More than talking about our space, I would love to know what other restaurants, bars, and spaces in Vancouver you like.  Of course our space will have a personality of its own, but we are keen to know what direction you think we should go with the finish.  As always, thanks for the thought and the feedback.

How Many Breweries are Enough in BC, Canada and North America

I often wonder how many breweries can a City, Province, Country and Continent support?  As an entrepreneur and soon to be brewery owner, the concern is always in your head that the market reached a saturation point with businesses.  Eventually, craft beer market share will stop coming from Molson, Labatt and other International giants.  It will indeed come from other like minded craft breweries, which means I can taketh and I can giveth.

In the United States, the Brewers Association indicates that there 2,538 breweries operating in the country as of June 2013.  It also states that there are an additional 1,600 in the planning stages.  If you take a 90% survival rate, that would make about 4,000 total breweries operating in the USA.  That is a lot of beer, and one would have to think, reaching the point of saturation.  In fact, you can read this article posted in the USA Today, which looks at this very question.

In Canada, best estimates put the number of breweries at about 300, and within 5 years, that number is expected to reach 400.  Where is the tipping point?  Well no one knows for sure, but not unlike our counterparts south of the 49th parallel, with every new brewery, we take another step towards saturation.

All of this plays in your mind when you open a brewery.  It fundamentally matters what you stand for, the type of beer you make, and how you put all these moving parts together to form your brand.  It would be my opinion that as the market gets more and more crowded, new breweries need to carve out a more focused niche.  It used to be that making a craft beer was enough of a differentiator, but with more breweries doing more unique beers, being uncommon becomes a good play.

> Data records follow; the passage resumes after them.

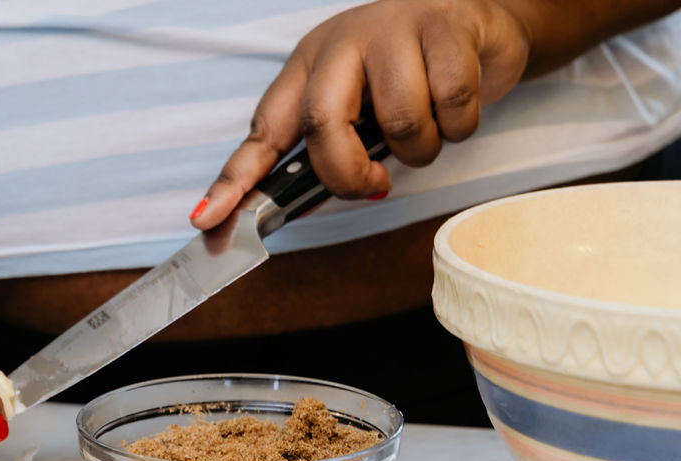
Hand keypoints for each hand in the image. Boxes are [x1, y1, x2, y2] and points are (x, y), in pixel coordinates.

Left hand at [190, 0, 530, 227]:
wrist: (475, 17)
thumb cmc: (410, 71)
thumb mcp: (360, 106)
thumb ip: (331, 151)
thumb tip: (299, 205)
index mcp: (309, 67)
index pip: (263, 129)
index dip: (233, 180)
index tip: (207, 219)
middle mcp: (342, 44)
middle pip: (323, 126)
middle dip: (349, 172)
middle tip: (374, 185)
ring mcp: (393, 31)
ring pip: (400, 122)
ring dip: (422, 147)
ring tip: (429, 125)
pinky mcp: (446, 29)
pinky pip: (451, 106)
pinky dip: (460, 125)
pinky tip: (456, 106)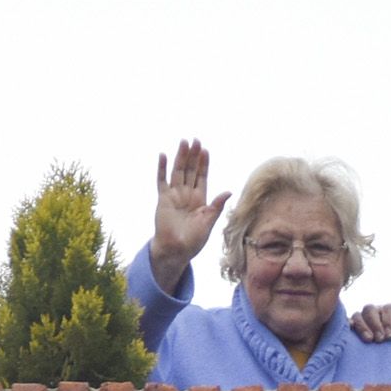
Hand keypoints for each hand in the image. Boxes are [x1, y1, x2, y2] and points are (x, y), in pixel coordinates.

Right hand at [149, 139, 231, 292]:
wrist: (176, 250)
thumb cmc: (193, 240)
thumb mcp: (208, 222)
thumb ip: (216, 206)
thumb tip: (228, 191)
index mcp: (200, 199)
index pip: (202, 176)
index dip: (203, 163)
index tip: (205, 150)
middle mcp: (187, 194)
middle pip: (190, 170)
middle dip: (193, 155)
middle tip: (195, 140)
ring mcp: (174, 195)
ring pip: (178, 172)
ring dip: (180, 157)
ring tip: (183, 142)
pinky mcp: (163, 199)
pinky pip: (162, 181)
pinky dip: (162, 168)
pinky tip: (163, 156)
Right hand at [350, 303, 390, 351]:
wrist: (390, 362)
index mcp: (390, 312)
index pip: (389, 308)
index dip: (389, 320)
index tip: (390, 336)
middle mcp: (375, 312)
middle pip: (370, 309)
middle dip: (375, 324)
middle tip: (380, 340)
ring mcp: (361, 319)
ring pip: (358, 315)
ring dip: (362, 326)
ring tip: (369, 340)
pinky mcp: (351, 328)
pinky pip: (346, 323)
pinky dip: (349, 327)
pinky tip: (352, 336)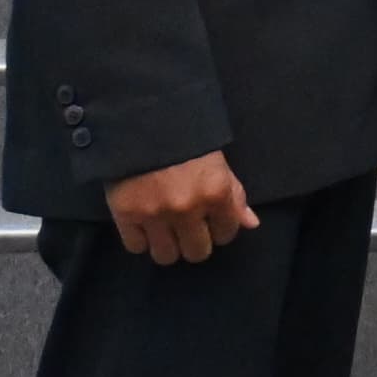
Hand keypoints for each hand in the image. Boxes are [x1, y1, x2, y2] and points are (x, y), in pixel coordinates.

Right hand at [108, 149, 258, 265]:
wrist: (142, 120)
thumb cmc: (186, 139)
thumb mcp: (218, 163)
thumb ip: (234, 195)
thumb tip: (251, 224)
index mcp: (216, 192)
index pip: (226, 234)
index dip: (219, 229)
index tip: (210, 221)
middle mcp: (187, 208)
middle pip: (197, 252)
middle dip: (194, 242)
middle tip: (186, 228)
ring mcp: (155, 214)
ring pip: (166, 256)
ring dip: (167, 245)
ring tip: (164, 229)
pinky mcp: (125, 214)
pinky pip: (136, 247)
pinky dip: (140, 239)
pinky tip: (143, 225)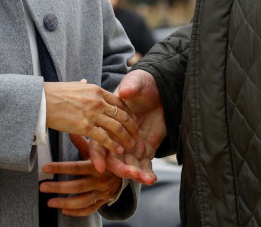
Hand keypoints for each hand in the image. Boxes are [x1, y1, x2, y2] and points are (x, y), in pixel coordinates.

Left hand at [40, 134, 122, 216]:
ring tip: (49, 202)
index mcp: (98, 166)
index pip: (76, 168)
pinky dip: (76, 212)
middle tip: (42, 187)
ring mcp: (102, 193)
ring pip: (82, 201)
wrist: (127, 170)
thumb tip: (71, 129)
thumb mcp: (97, 148)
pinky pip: (89, 209)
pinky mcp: (103, 201)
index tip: (45, 168)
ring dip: (65, 202)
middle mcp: (101, 180)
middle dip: (58, 187)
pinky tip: (63, 210)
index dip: (60, 167)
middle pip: (77, 186)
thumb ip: (82, 141)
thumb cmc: (107, 156)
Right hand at [44, 80, 138, 153]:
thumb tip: (84, 82)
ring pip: (116, 126)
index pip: (119, 101)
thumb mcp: (72, 85)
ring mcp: (91, 113)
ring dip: (126, 137)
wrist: (40, 100)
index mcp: (96, 90)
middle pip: (122, 114)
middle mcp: (97, 100)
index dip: (128, 112)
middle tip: (138, 135)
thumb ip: (82, 86)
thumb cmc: (54, 93)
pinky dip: (113, 144)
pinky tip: (118, 150)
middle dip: (132, 126)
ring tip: (132, 145)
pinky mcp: (84, 126)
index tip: (133, 120)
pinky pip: (103, 137)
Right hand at [90, 69, 165, 184]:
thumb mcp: (138, 81)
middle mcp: (119, 137)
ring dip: (135, 174)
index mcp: (110, 122)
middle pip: (114, 158)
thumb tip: (125, 91)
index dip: (98, 154)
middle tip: (130, 173)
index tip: (100, 167)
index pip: (99, 141)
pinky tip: (152, 178)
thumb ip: (131, 86)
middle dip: (120, 168)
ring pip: (129, 165)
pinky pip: (144, 165)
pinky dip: (146, 173)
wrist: (163, 90)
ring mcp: (133, 145)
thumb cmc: (145, 83)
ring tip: (146, 178)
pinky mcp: (146, 149)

It feels like this is the path that we are going down with our brewery.  It just seems to make the most sense to me, and when something makes sense, I usually jump in with both feet.  When I look at the breweries that have opened and experienced success, they all stand for something.

Parallel 49 – Always something different and unique, but merged with hitting the middle of the market

33 Acres – Clean, refined and connected to Vancouver

Red Racer – quality craft beer in a can that appeals to the middle of the market

Four Winds – New world innovation influenced by old world tradition

Do you think Vancouver could support a brewery that focused on beer from one area of the world?  What about a brewery that focused on Low Alcohol beers or Gluten Free Beers?  Or do you think a brewery that focused exclusively on Sour beers, or different types of Saison would do well?  What about doing what Steam Whistle does, and only make one beer?  What about a brewery that only sourced local ingredients?

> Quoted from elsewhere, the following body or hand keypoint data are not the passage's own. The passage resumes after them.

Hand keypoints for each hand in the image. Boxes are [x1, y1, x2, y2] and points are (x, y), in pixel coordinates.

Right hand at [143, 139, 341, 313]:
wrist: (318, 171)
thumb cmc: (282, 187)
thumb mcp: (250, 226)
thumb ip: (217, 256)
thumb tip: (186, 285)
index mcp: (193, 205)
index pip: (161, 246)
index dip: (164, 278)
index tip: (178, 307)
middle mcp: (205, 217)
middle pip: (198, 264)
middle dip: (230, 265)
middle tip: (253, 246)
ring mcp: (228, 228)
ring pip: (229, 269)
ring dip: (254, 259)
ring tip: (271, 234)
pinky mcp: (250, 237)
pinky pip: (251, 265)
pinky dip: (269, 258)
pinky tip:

These are some of the options that are coming into play with new breweries, and ones that we have kicked around.  At the end of the day, I am going to brew beers that I believe in, and hopefully others like them as well.  There really is no other way to go, and to be honest, doing otherwise would be somewhat disingenuous.  As for the number of breweries, this is not something I can worry about.  It would be counterproductive for me to focus on what others are doing, at the expense of conveying what we are doing.

Back to my Excel spreadsheet I go.  It seems that I am spending far too much time making the numbers work.  My topic for next time will be the tasting room and what are some of the decisions and qualities that are important in designing one.  For now, I will leave this parting thought.  I hope that we are a ways from saturation, for it will make the task before me that much more attainable.